Rightly or wrongly, I’ve always considered the house to be primarily my space during the weekday. I’ve always worked from home as a journalist and used it as my base. It’s also where I look after the kids and have routines and systems in place to keep things going. Whenever the Old Git hangs around everything is disturbed, including my sense of zen. Of course, I’m not one to complain (as you know), and I do appreciate it when the Old Git helps out with the school pick ups and drop offs, but to be frank, that’s about the only silver lining.

I’ve come to the conclusion our space is simply not big enough for the both of us to be at home working/ looking after the kids.

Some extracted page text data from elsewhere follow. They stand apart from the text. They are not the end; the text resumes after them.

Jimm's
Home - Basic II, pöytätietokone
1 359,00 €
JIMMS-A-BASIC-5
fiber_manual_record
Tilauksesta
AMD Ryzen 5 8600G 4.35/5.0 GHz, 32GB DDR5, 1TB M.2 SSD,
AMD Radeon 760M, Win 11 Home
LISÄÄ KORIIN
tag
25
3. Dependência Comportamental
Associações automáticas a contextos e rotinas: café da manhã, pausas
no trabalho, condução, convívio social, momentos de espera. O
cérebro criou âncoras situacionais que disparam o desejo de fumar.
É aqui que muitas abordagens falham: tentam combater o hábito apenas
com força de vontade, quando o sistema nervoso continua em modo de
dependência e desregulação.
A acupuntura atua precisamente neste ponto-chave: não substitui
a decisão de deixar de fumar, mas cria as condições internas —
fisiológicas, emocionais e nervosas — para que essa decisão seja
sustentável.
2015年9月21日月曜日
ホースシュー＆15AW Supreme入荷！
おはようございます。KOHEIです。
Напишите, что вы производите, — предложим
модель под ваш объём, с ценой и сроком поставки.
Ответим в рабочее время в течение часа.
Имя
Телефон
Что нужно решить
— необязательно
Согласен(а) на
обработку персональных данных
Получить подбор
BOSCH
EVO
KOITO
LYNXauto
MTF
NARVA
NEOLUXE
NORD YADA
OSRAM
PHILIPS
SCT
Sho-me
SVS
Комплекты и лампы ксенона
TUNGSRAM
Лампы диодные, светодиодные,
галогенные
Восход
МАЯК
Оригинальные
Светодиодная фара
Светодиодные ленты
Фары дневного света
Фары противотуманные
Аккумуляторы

In fact, I can quite confidently say if the Old Git worked from home consistently it would be a marital disaster for us. We both like our own space, enjoy having separate aspects to our lives and actually appreciate each other more this way. We would probably kill each other if we were at home together all of the time. I’m not quite sure this bodes well for our retirement together, but we will have to cross that bridge as and when we get to it (trying not to panic quite just yet)! In the meantime, the office beckons.